The transformation path was perhaps set long ago but Menhardt made people walk that path. “I’d see engineers list ideas and send it to the product management marketing team. They’d send it to the downstream marketing team, who in turn would send it to the sales team. Instead, I decided to make engineers directly talk to the sales team,” he says. “The direct connection has helped, but it had to be built.”
Menhardt clearly stayed away from the “white-space trap” — that known barrier to innovation where ideas fall between the cracks of organizational structure, when companies simply let go of ideas if they fail to fit in the existing structure or process.
All this has also helped PIC Bangalore to be squarely placed at the top with two other R&D sites in China and Eindhoven, the Netherlands. Three years ago there was no lighting work being done in PIC but today teams here are directly contributing to its most-talked about product, Philips Hue bulb.
The fact that the company has launched 33 products in last 18-24 months speaks for the change, and that finally “innovation” (the much misused and confused word today I must add as people use it even for adding nuts and bolts to a device) is paying off. And there’s cutting edge technology at work here which may not be noticeable at first sight. Take for instance, BiliChek, the first-ever non-invasive bilirubinometer which uses transcutaneous sensors to test and manage jaundice in infants. Nearly half of the newborns are affected by neonatal jaundice in the first weeks of their life and they need to be pricked several times to get their bilirubin checked. The “Kangaroo Care” concept in the Warmer, which allows mothers to hold the baby while phototherapy is on is cool too! The NeoPAP, the respiratory support solution for neonates is the first non-invasive solution for respiratory distress in the world.
Managing director Rajeev Chopra is visibly pleased. Philips is “number one” company in lighting, healthcare and personal care, he says. He wouldn't give the latest numbers as the annual report is due in September, but says he is “happy at the growth rate of all these segments.”

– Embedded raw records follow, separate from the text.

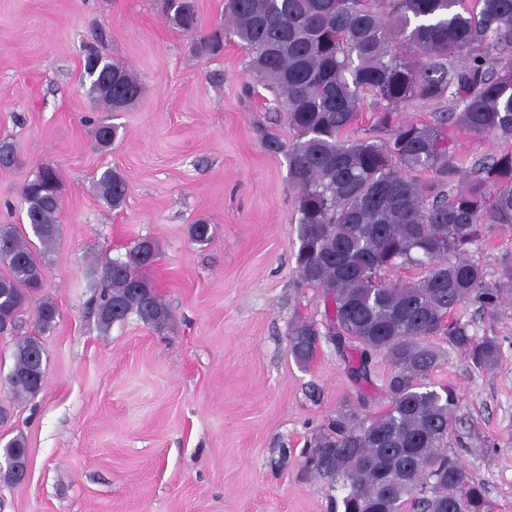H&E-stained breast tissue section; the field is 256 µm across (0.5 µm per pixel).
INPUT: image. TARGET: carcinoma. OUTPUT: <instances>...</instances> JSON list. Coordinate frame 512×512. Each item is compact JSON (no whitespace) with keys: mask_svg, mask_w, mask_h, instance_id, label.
Masks as SVG:
<instances>
[{"mask_svg":"<svg viewBox=\"0 0 512 512\" xmlns=\"http://www.w3.org/2000/svg\"><path fill=\"white\" fill-rule=\"evenodd\" d=\"M174 23L194 32V0H167ZM224 27L242 43L246 72L275 93L294 138L263 133L268 151L284 154L288 183L297 192L294 272L300 287L321 291L320 321L298 320L288 330L290 352L303 365L321 341L334 348L357 388V411L325 422L304 466L343 491V512H491L483 484L448 455V423L459 397L429 378L442 338L479 369L493 368L500 344L451 320L461 305L492 313L512 295V253L498 263L489 286L484 268L466 256L486 225L512 227V152L471 164L448 140L457 128L474 138L512 140V0H225ZM224 31L195 43L216 54ZM84 71L86 91L108 112L140 100L143 87L129 69L94 47ZM411 101L448 103L432 124L399 118ZM377 111V134L351 129L365 104ZM118 126L93 129L107 149ZM42 181L21 189L29 230L0 224V323L14 337L6 376L16 400L37 396L44 366L38 335L59 318L57 304L36 298L47 272L44 253L60 236L59 176L45 167ZM112 208L128 193L125 179L107 168L97 180ZM457 188L453 195L448 189ZM155 241L134 242L106 263L98 293L104 328L136 316L157 331L171 313L149 276ZM407 265L424 269L406 283L387 280ZM34 310L37 334L26 316ZM393 367L387 408L370 410L375 362Z\"/></svg>","mask_w":512,"mask_h":512,"instance_id":"cac0c4a2","label":"carcinoma"}]
</instances>
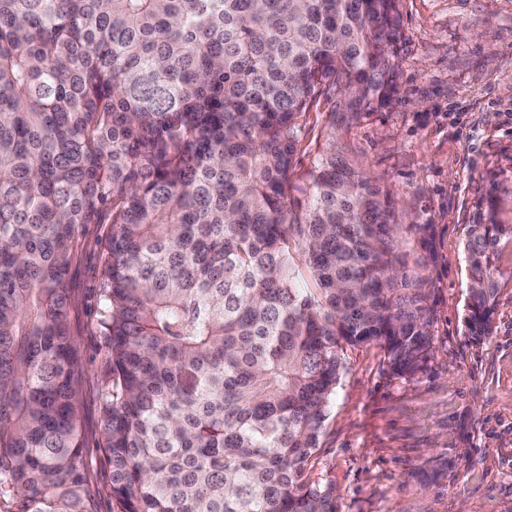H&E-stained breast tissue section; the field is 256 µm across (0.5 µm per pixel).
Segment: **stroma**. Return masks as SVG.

Menhardt’s frequent trips to the headquarters, unlike his predecessor who traveled once a year, has brought results. He promoted “intrapreneurship” and, more importantly, didn't wait for the ‘headquarters’ to perennially evaluate ideas and decisions, which as many former MNC executives will tell you, is the common practice.
As I said last year, the annual PIC day is also Menhardt’s report card day. What do the grades look like? Mostly A’s I’d say, going by what some of the executives did not say. Yes, you heard it right. More, and perhaps bigger, new products to be announced next year!
Will Wido Menhardt be there to showcase them? That no one is talking about, not even the man himself.